TASK TO CARRY OUT - Each line of the listing where the string "applicable" appears is to be identified and copied.

SUPPLIED MATERIAL -
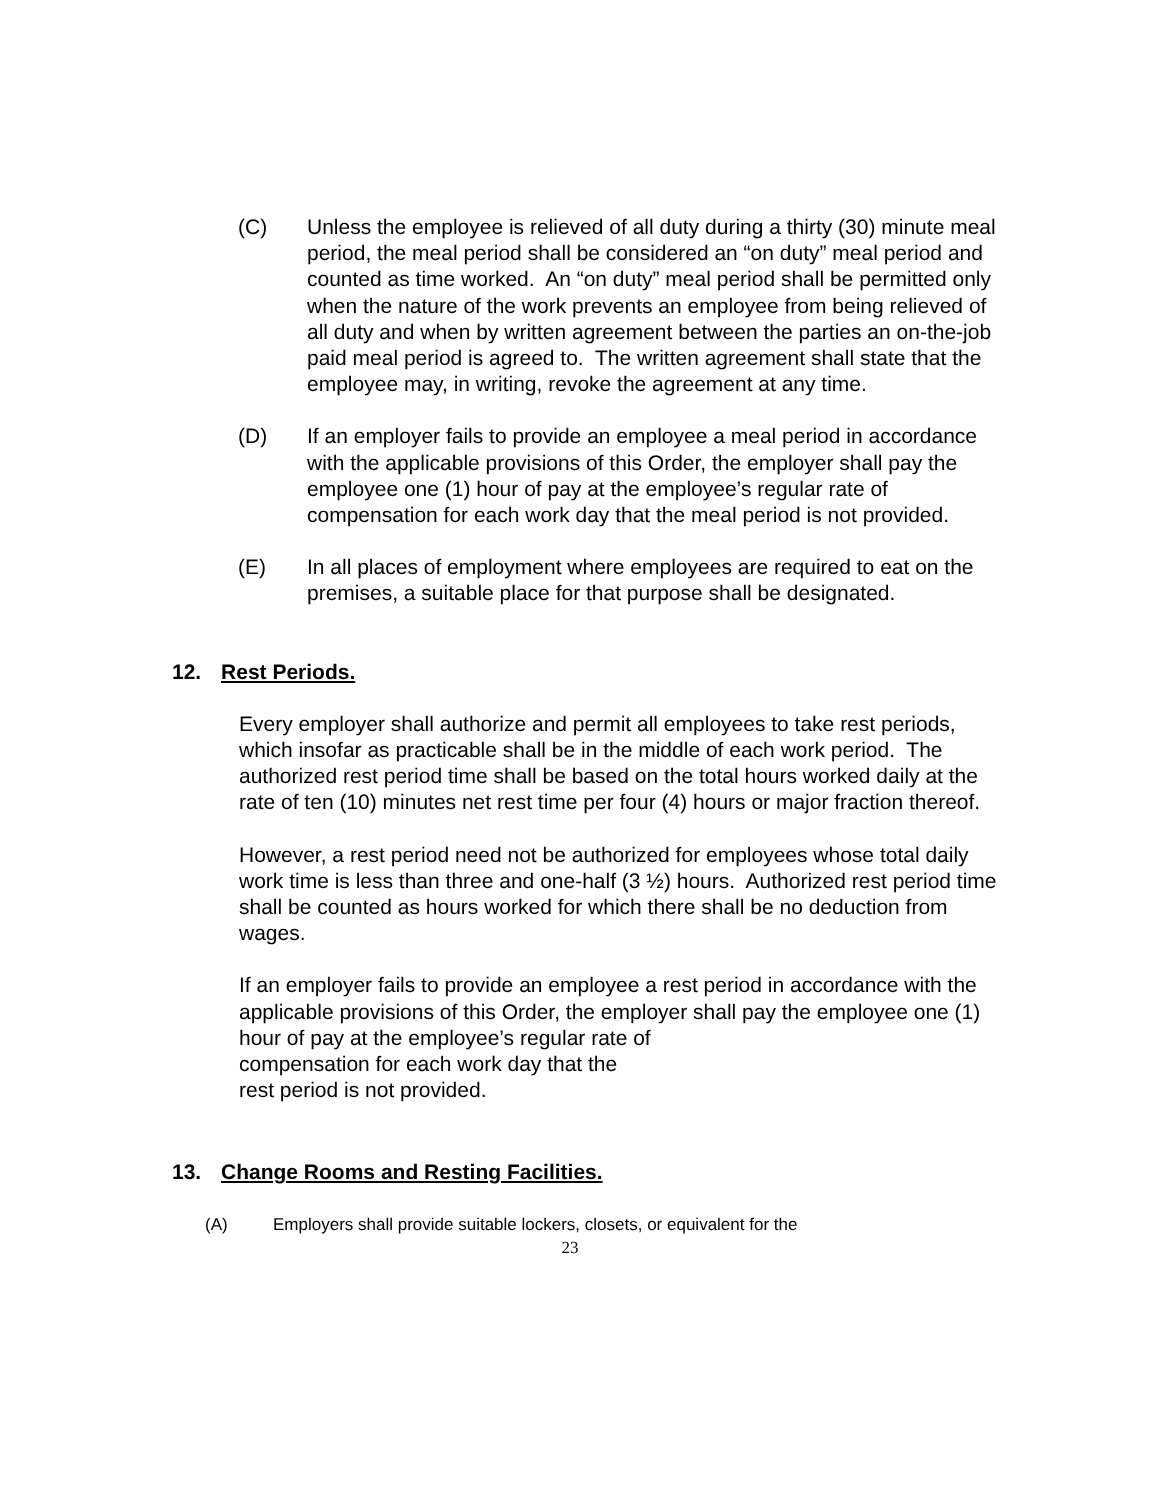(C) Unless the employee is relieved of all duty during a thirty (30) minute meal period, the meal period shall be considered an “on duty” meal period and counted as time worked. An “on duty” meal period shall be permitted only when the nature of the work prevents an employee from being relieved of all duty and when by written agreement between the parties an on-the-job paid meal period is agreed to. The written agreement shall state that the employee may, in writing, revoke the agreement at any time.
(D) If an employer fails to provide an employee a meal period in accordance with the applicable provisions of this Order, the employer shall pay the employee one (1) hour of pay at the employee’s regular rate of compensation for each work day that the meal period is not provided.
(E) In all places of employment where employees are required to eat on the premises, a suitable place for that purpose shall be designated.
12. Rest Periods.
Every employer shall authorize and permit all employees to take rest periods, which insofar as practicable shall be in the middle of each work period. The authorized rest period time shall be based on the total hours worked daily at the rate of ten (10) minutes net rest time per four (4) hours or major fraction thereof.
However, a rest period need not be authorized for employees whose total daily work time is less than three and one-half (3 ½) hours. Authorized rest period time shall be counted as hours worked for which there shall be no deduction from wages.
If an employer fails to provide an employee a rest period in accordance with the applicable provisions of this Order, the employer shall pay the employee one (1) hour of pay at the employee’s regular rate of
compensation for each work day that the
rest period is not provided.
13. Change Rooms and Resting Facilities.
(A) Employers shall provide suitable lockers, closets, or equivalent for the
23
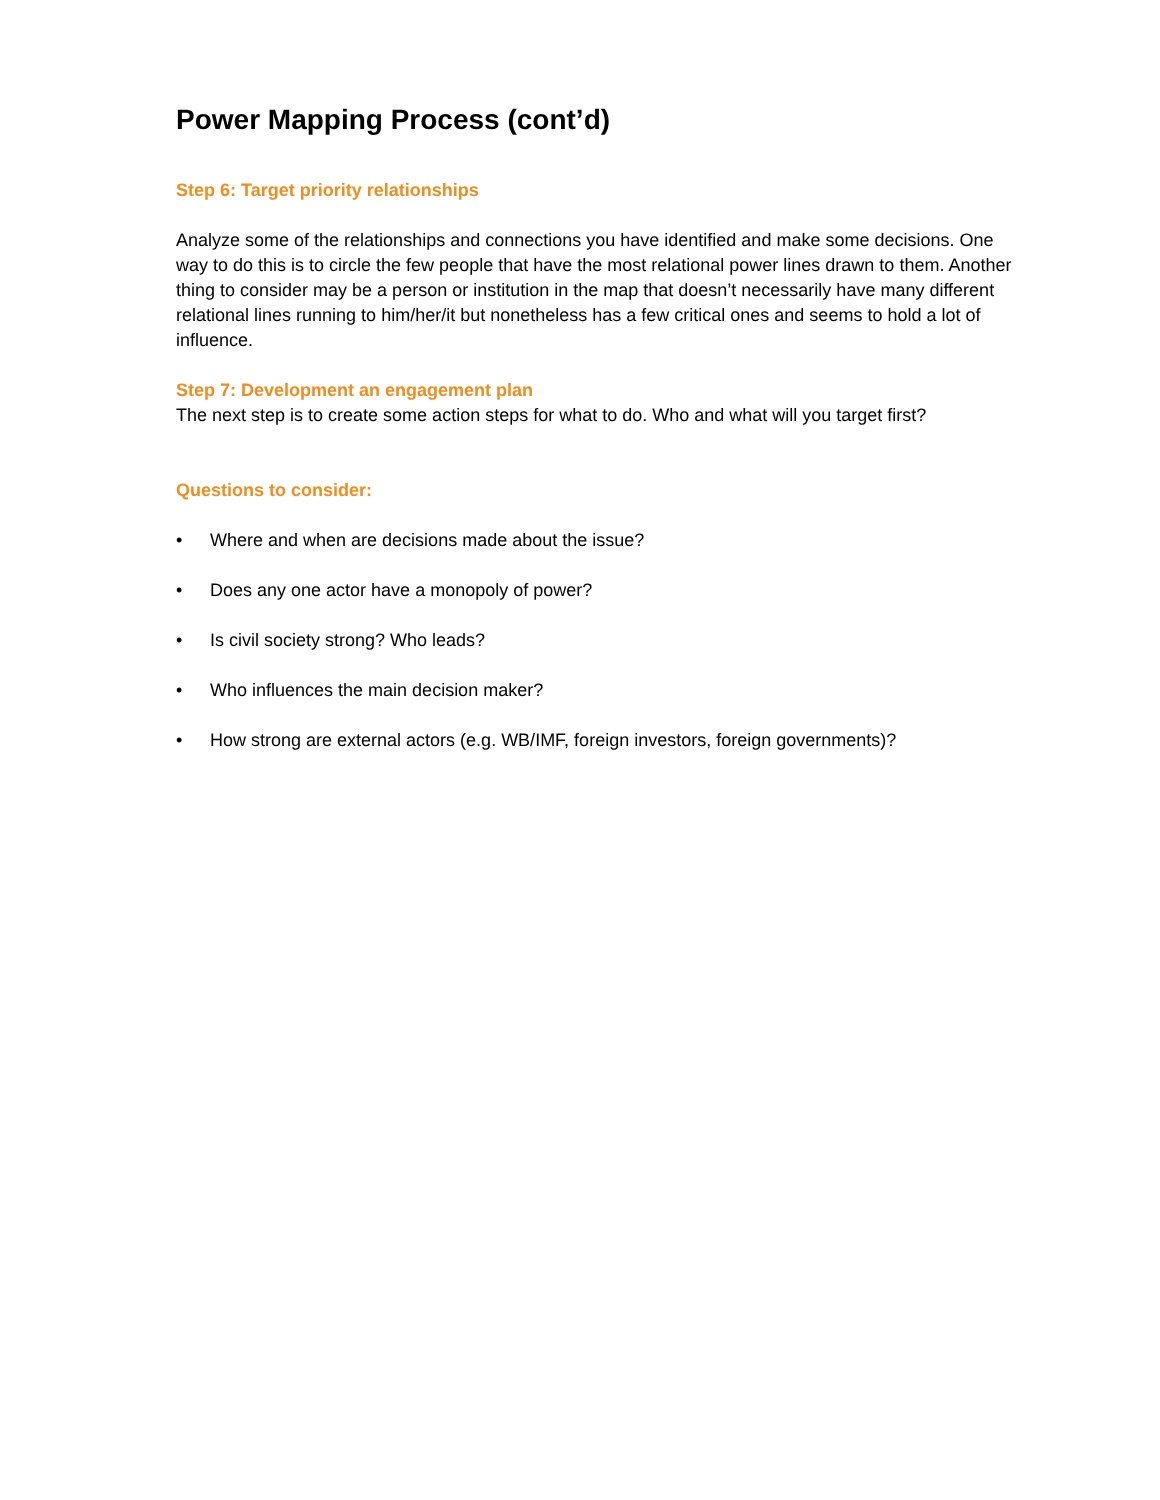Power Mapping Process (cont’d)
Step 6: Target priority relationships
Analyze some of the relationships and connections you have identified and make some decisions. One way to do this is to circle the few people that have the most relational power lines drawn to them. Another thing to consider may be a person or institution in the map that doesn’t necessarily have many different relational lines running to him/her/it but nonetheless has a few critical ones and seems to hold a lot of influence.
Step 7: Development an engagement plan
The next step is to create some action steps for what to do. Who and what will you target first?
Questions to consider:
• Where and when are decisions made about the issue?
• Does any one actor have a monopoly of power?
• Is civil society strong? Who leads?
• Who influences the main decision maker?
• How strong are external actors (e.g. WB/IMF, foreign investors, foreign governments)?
---
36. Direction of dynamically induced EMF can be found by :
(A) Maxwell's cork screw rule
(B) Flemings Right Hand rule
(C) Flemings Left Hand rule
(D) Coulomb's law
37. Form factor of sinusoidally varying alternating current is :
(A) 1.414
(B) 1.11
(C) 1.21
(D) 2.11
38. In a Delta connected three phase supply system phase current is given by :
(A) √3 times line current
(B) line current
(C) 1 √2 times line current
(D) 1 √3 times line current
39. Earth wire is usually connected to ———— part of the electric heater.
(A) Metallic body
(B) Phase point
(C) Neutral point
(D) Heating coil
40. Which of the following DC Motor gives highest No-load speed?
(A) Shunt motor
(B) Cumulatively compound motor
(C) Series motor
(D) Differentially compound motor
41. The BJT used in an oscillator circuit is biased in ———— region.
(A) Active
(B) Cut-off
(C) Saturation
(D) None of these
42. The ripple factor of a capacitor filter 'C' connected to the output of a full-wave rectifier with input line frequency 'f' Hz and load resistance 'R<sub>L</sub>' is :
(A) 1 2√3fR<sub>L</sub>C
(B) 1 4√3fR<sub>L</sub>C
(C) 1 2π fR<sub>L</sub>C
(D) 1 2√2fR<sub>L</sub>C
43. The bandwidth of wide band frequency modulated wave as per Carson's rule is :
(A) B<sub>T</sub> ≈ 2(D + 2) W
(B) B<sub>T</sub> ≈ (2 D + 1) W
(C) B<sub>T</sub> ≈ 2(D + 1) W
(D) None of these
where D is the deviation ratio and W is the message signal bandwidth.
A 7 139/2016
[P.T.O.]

RESPONSE -
(D) If an employer fails to provide an employee a meal period in accordance with the applicable provisions of this Order, the employer shall pay the employee one (1) hour of pay at the employee’s regular rate of compensation for each work day that the meal period is not provided.
If an employer fails to provide an employee a rest period in accordance with the applicable provisions of this Order, the employer shall pay the employee one (1) hour of pay at the employee’s regular rate of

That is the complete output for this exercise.